In this notebook, we are going to analyse the file produced by our detectors.

## Imported libraries

In [9]:
import json
from matplotlib import pyplot as plt
import numpy as np
import pandas as pd

## Utils Functions

In [133]:
class Event():
    topic = ""
    uid = ""
    ip = ""
    timestamp = 0
    impressionId = ""
    
    def __init__(self, jsline):
        obj = json.loads(jsline)
        self.topic = obj['eventType']
        self.uid = obj['uid']
        self.ip = obj['ip']
        self.timestamp = obj['timestamp']
        self.impressionId = obj['impressionId']

def create_df_from_file(filename):
    dico = []
    with open(filename) as f:
        for line in f :
            line = line[6:-2].replace(' ', '').replace("'", '"').replace('=', ':')
            elements = []
            for e in line.split(',') :
                idx = e.index(':')
                result = '"' + e[:idx] + '"' + e[idx:] 
                elements.append(result)
            line = '{' + ','.join(elements) + '}'
            data = json.loads(line)
            dico.append(data)
    return pd.DataFrame(dico)

def length_of_df(df):
    return len(df.index)

def get_ctr(df):
    n_displays = len(df[df.eventType=='display'].index)
    n_clicks = len(df[df.eventType=='click'].index)
    ctr = n_clicks / float(n_displays)
    print("The click-through-rate equals {:.1f}%.".format(100*ctr))
    return ctr

def get_ctr_after_fraud(df, invalid_df):
    n_displays = len(df[df.eventType=='display'].index)
    n_clicks = len(df[df.eventType=='click'].index)
    n_invalid = len(invalid_df.index)
    print("{:d} clicks have been detected as fraudulent out of {:d} clicks.".format(n_invalid, n_clicks))
    ctr = (n_clicks - n_invalid) / float(n_displays)
    print("The click-through-rate equals {:.1f}%.".format(100*ctr))
    return ctr

In [122]:
global_filename = "initial_stream.txt"
pattern1_filename = "pattern_1.txt"
pattern2_filename = "pattern_2.txt"
pattern3_filename = "pattern_3.txt"

initial_df = create_df_from_file(global_filename)
pattern1_df = create_df_from_file(pattern1_filename)
pattern2_df = create_df_from_file(pattern2_filename)
pattern3_df = create_df_from_file(pattern3_filename)

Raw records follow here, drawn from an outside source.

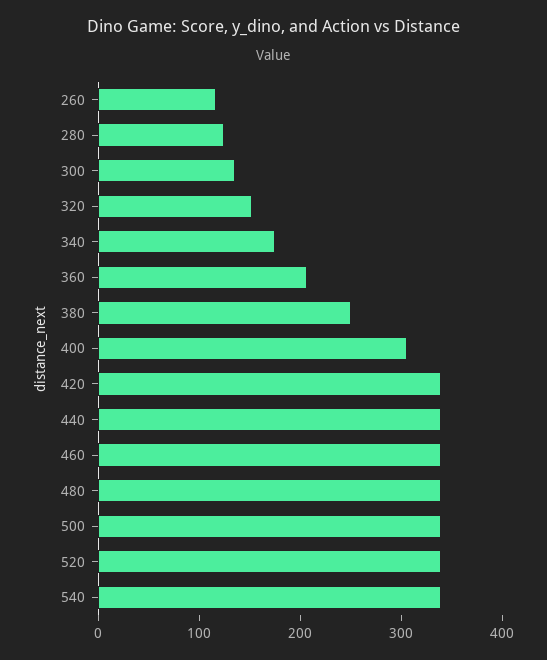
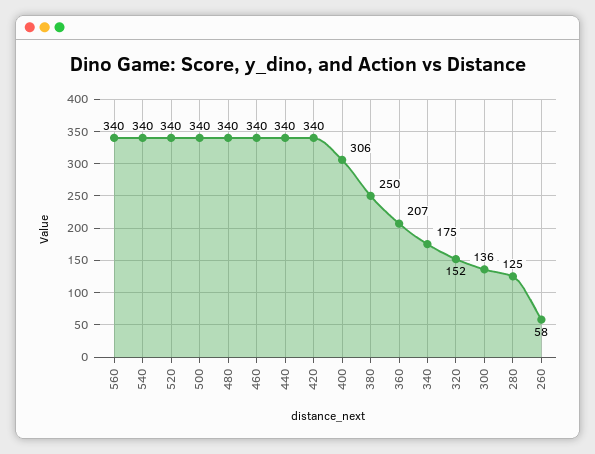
  {
-   "260": 120,
+   "260": 58,
    "280": 125,
    "300": 136,
    "320": 152,
    "340": 175,
    "360": 207,
    "380": 250,
    "400": 306,
    "420": 340,
    "440": 340,
    "460": 340,
    "480": 340,
    "500": 340,
    "520": 340,
-   "540": 340
+   "540": 340,
+   "560": 340
  }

fraudulent_df = pattern1_df.append(pattern2_df).append(pattern3_df).drop_duplicates()

## Click-through-rate

We first compute the CTR of the initial stream, and get a rate of 34%.
then, we compute the CTR of the stream where all suspicious clicks are removed and get a rate of ...

In [131]:
get_ctr(initial_df)

The click-through-rate equals 34.3%.


0.34277238403452

In [132]:
get_ctr_after_fraud(initial_df, fraudulent_df)

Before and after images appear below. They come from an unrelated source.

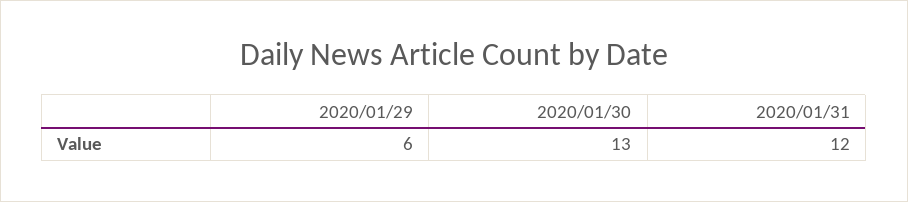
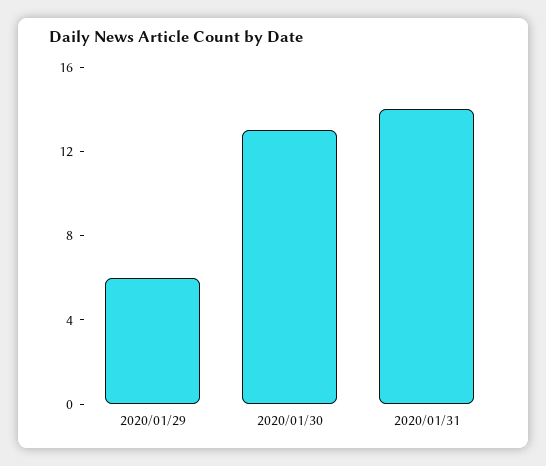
  {
    "2020/01/29": 6,
    "2020/01/30": 13,
-   "2020/01/31": 12
+   "2020/01/31": 14
  }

1161 clicks have been detected as fraudulent out of 1271 clicks.
The click-through-rate equals 3.0%.


0.0296655879180151

## Patterns detector

In [134]:
print("The pattern that detects clicks without corresponding displays flagged {:d} clicks."
     .format(length_of_df(pattern1_df)))
print("The pattern that detects clicks that occured too fast flagged {:d} clicks."
     .format(length_of_df(pattern2_df)))
print("The pattern that detects clicks with hyperactive IP addresses {:d} clicks."
     .format(length_of_df(pattern3_df)))

The pattern that detects clicks without corresponding displays flagged 1110 clicks.
The pattern that detects clicks that occured too fast flagged 80 clicks.
The pattern that detects clicks with hyperactive IP addresses 521 clicks.